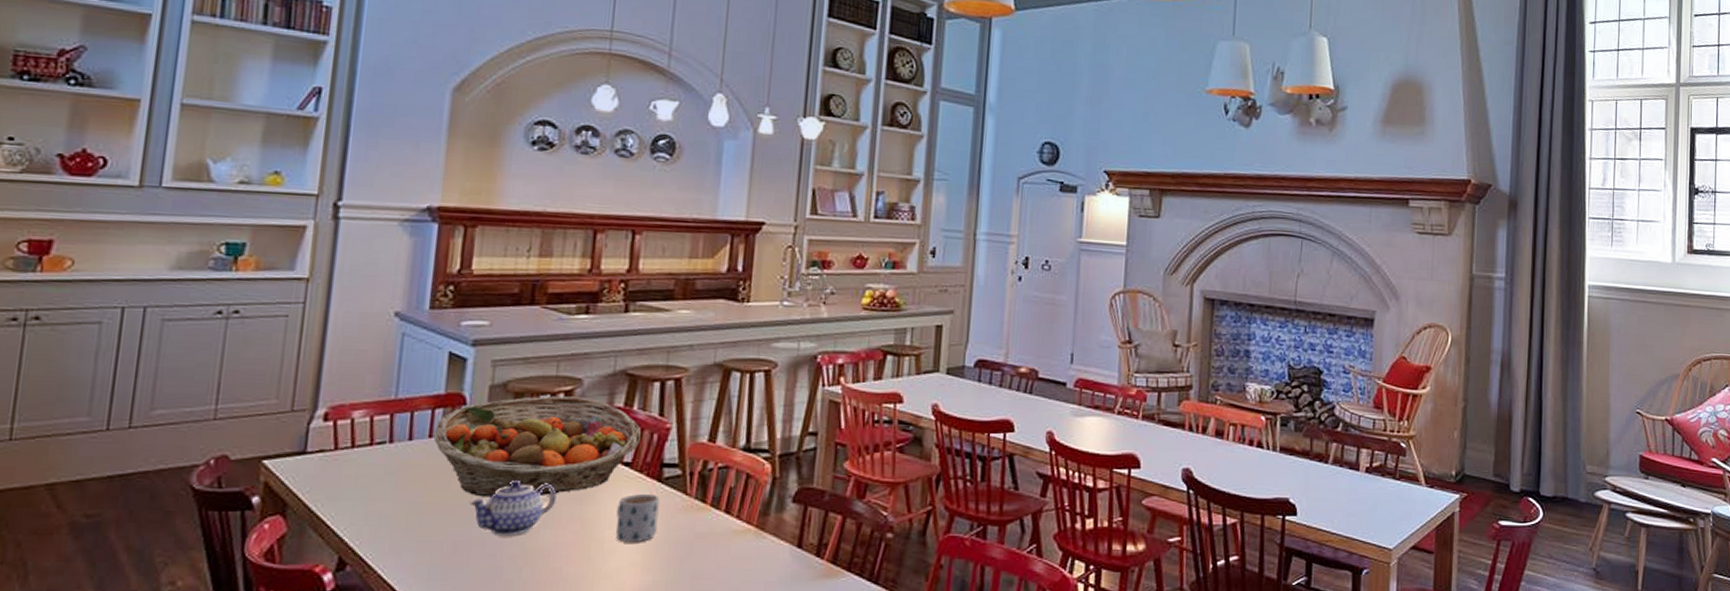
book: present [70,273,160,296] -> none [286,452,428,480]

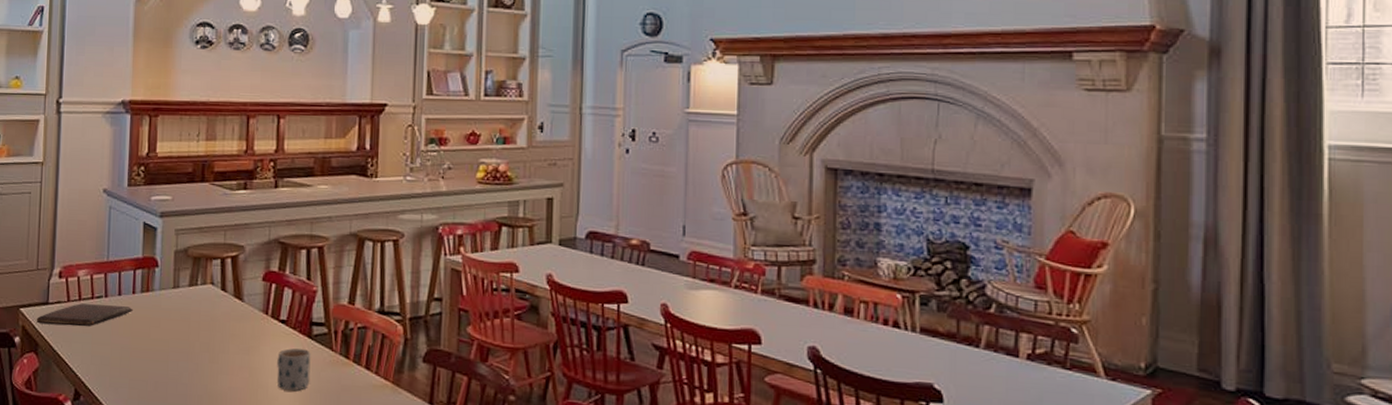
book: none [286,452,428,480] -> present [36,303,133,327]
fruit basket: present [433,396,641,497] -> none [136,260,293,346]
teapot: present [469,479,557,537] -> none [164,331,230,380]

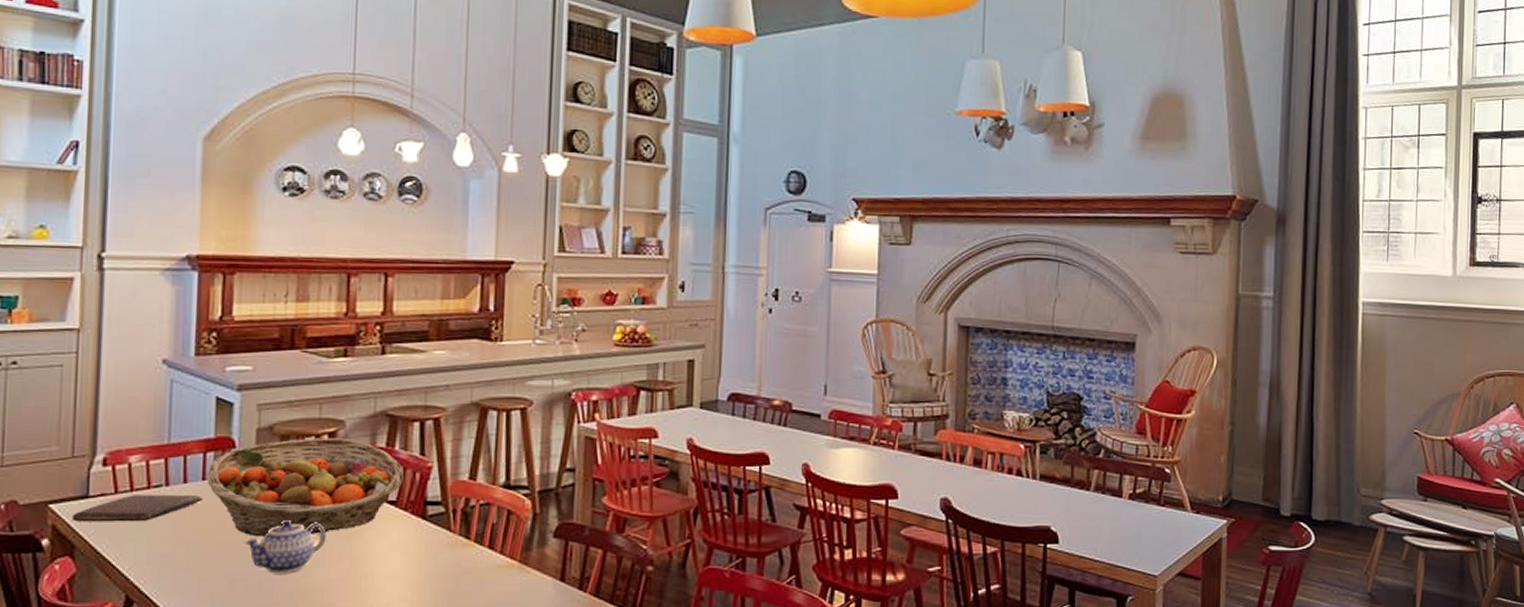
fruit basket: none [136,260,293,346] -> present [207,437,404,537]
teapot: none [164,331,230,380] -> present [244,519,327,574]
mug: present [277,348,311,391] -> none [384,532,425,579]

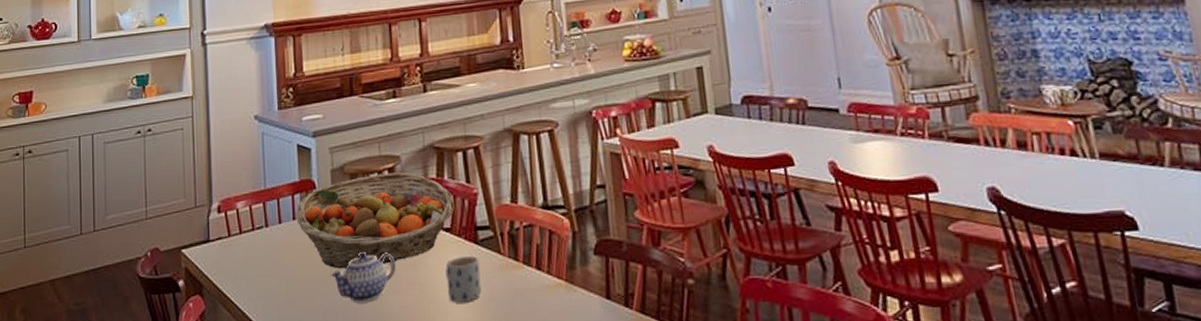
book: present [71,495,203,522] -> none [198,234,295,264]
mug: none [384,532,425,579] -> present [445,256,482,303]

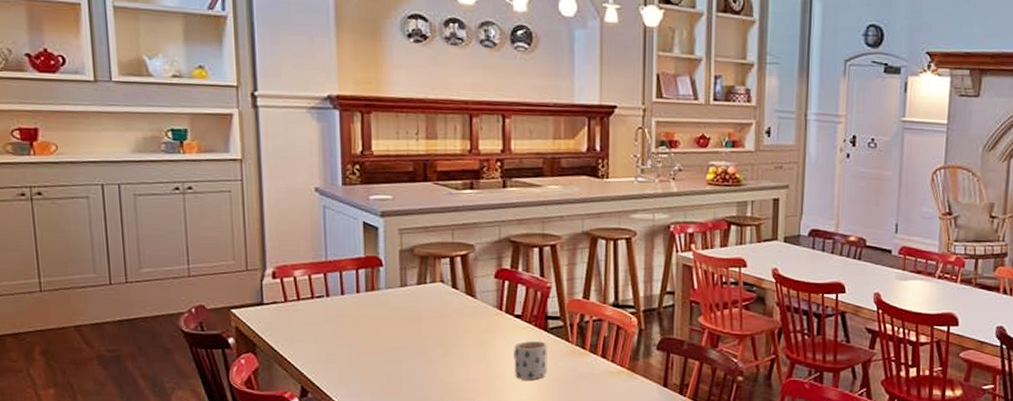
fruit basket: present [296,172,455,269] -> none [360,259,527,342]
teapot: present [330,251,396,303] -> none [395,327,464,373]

Task objective:
Please output every record above exactly as written, leaving out the pictures.

Answer to this problem:
book: present [70,273,160,296] -> none [286,452,428,480]

book: none [286,452,428,480] -> present [36,303,133,327]
fruit basket: present [433,396,641,497] -> none [136,260,293,346]
teapot: present [469,479,557,537] -> none [164,331,230,380]

fruit basket: none [136,260,293,346] -> present [207,437,404,537]
teapot: none [164,331,230,380] -> present [244,519,327,574]
mug: present [277,348,311,391] -> none [384,532,425,579]

book: present [71,495,203,522] -> none [198,234,295,264]
mug: none [384,532,425,579] -> present [445,256,482,303]

fruit basket: present [296,172,455,269] -> none [360,259,527,342]
teapot: present [330,251,396,303] -> none [395,327,464,373]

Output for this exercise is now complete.